If you want a touch of smoke on a gas grill, use a small smoke box or a pellet smoker attachment. A compact smoker accessory lets you try different pellet flavors without buying large bags, and a light “kiss” of smoke pairs nicely with the lemon and herbs in this dish. Keep in mind that at cooking temperatures above 250°F (122°C) you will get less smoke flavor.
Cooking Directions: Lemon Herb Chicken
1. Place the chicken in a large resealable bag or nonreactive container.
2. In a small bowl, whisk together the Italian dressing, minced rosemary, chopped tarragon and lemon juice. Pour the marinade over the chicken, seal the bag, and refrigerate. Marinate overnight or for at least six hours, turning occasionally so the chicken coats evenly.
3. Preheat the grill to 400°F (205°C). If you are using a smoke box or pellet attachment, start that now for a light smoke.
4. Place the chicken directly on the hot side of the grill. Cook for about 15 minutes before flipping — times will vary by grill, and the chicken is ready to flip when it releases easily from the grates.
5. Continue grilling until the internal temperature reaches about 170–175°F (77–79°C). Because grills vary, cook by temperature rather than time; the USDA safe minimum is 165°F (74°C), and the meat will continue to rise a few degrees after you remove it from the heat. I prefer the higher range so the meat flakes apart nicely.
6. When the chicken reaches the target temperature, remove it from the grill, cover loosely, and let it rest for 5–10 minutes before serving. Use an instant-read thermometer to verify doneness.

Note: A recipe is an outline rather than an inflexible set of rules. Adjust herbs, marinade quantities or pellet flavors to suit your taste.
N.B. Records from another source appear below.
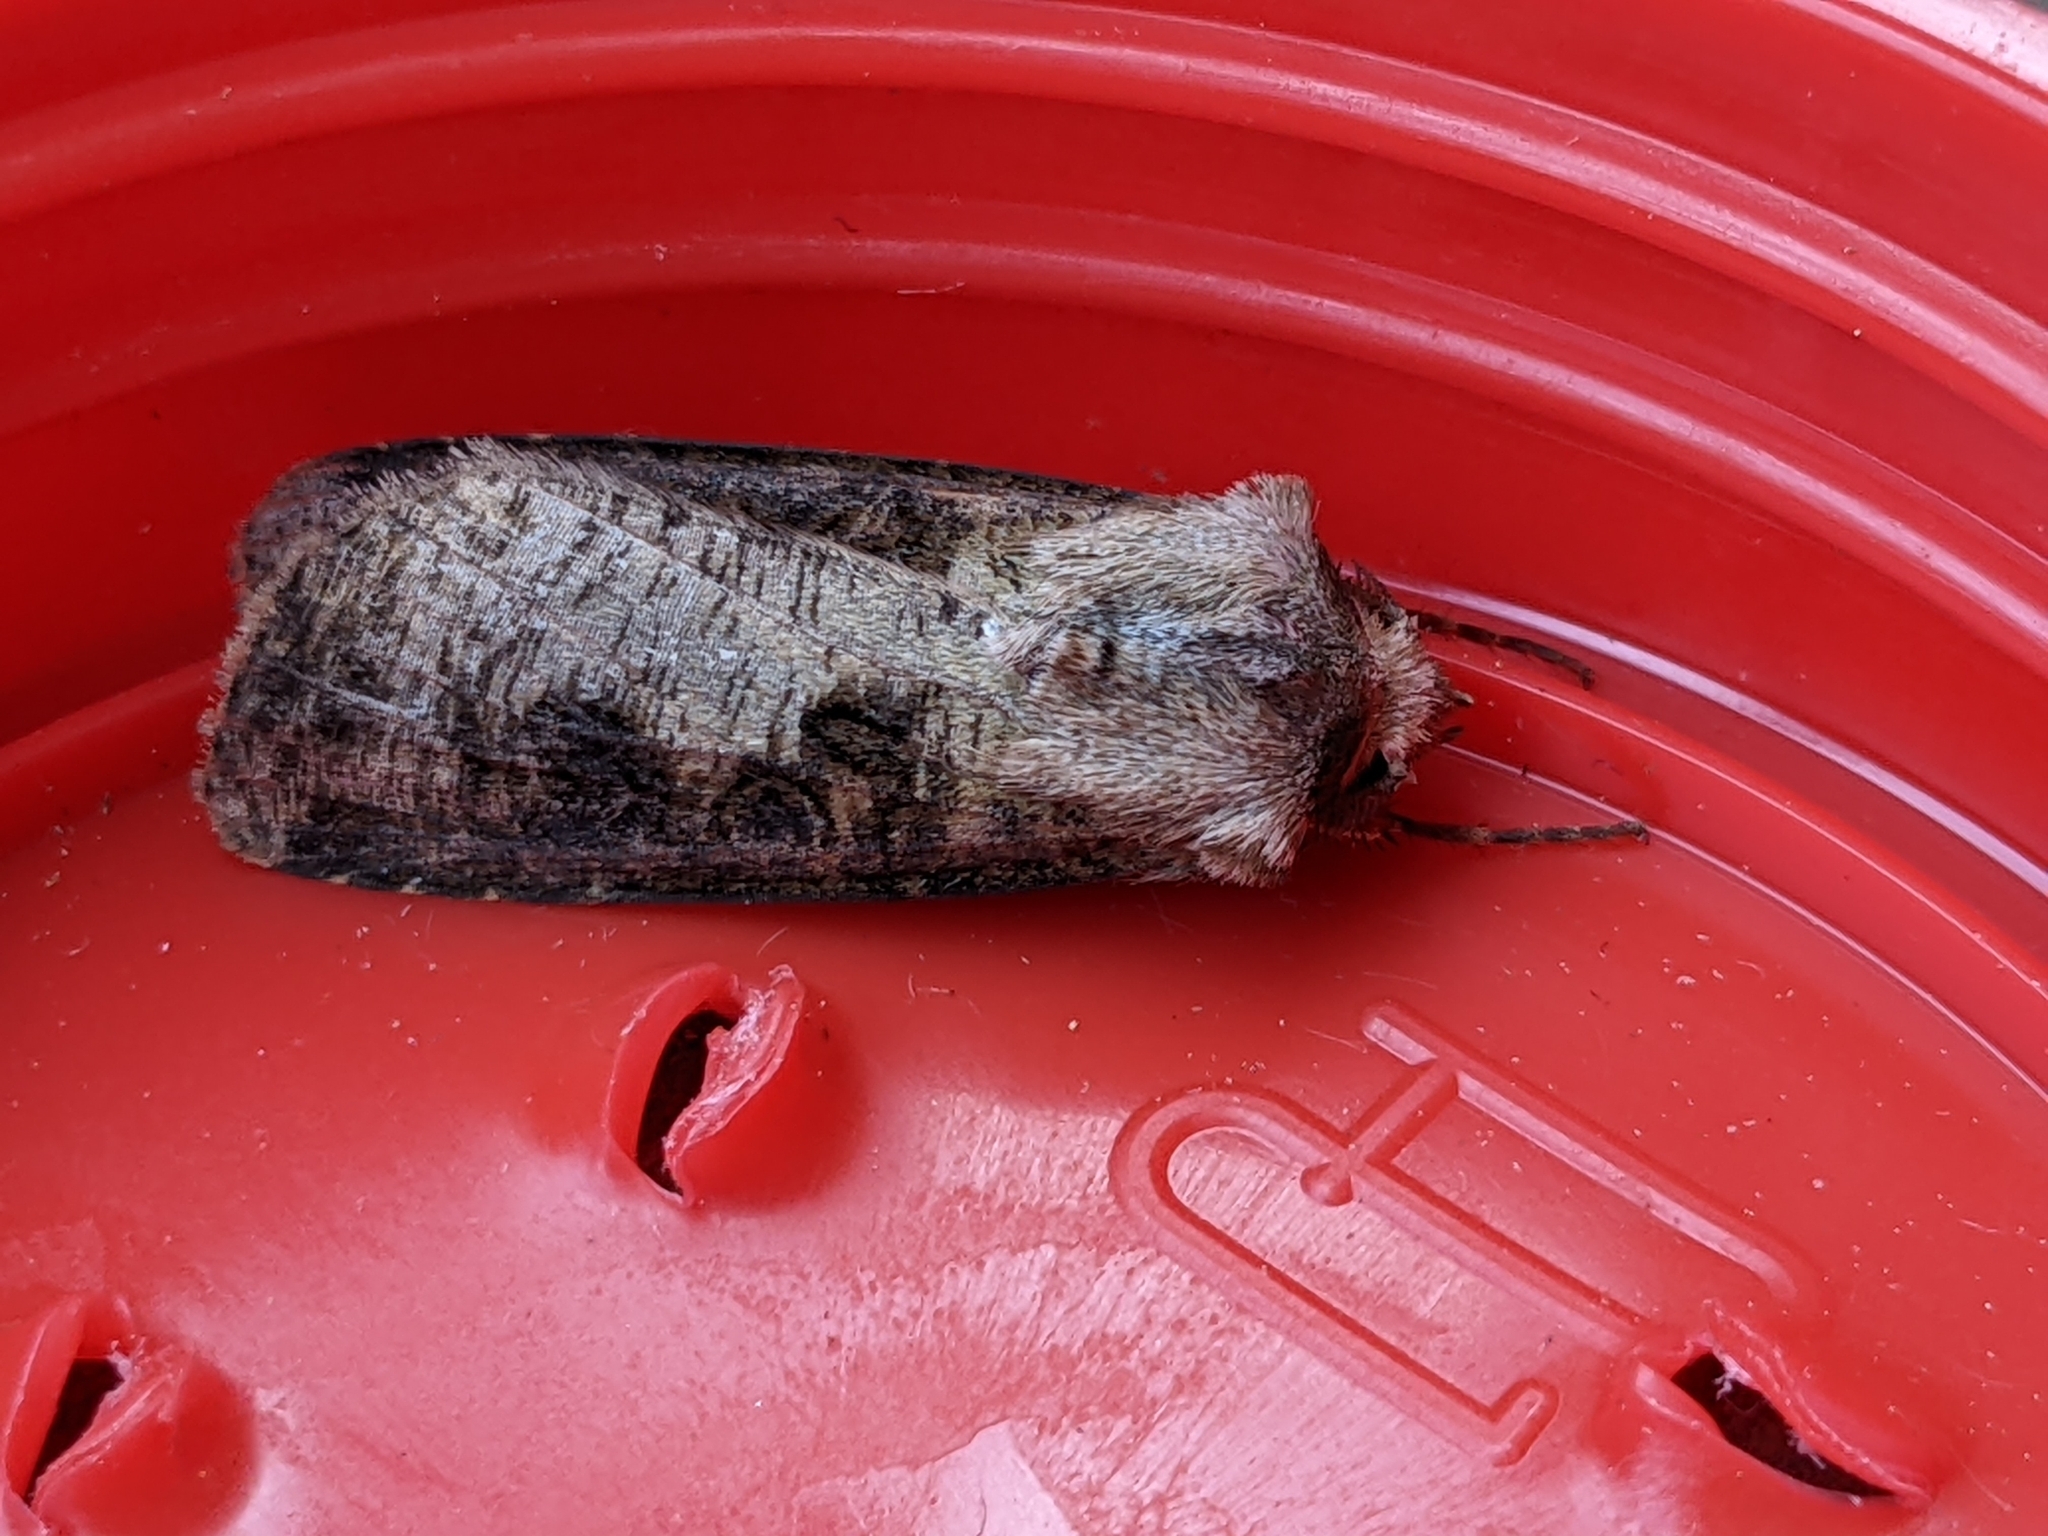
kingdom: Animalia
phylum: Arthropoda
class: Insecta
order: Lepidoptera
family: Noctuidae
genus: Agrotis
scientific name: Agrotis clavis
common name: Heart and club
If you smoke at temperatures below 250°F (122°C) you will get more smoke flavor; at higher temperatures you’ll mostly be cooking rather than smoking, so pellet variety matters less.



About Our Recipes
We test recipes across a variety of grills on our patio, from pellet grills to gas, charcoal and wood-fired equipment. We call our collection the “Wall of Grill.” Our approach is focused on flavorful, lower-fat grilling that works for pelletheads, gas grillers, natural wood and charcoal purists. Many recipes are adaptable to different heat sources; the key is paying attention to time and temperature.
Remember that recipes are starting points — feel free to tweak ingredients and techniques to match your preferences. Take what you like and make it your own.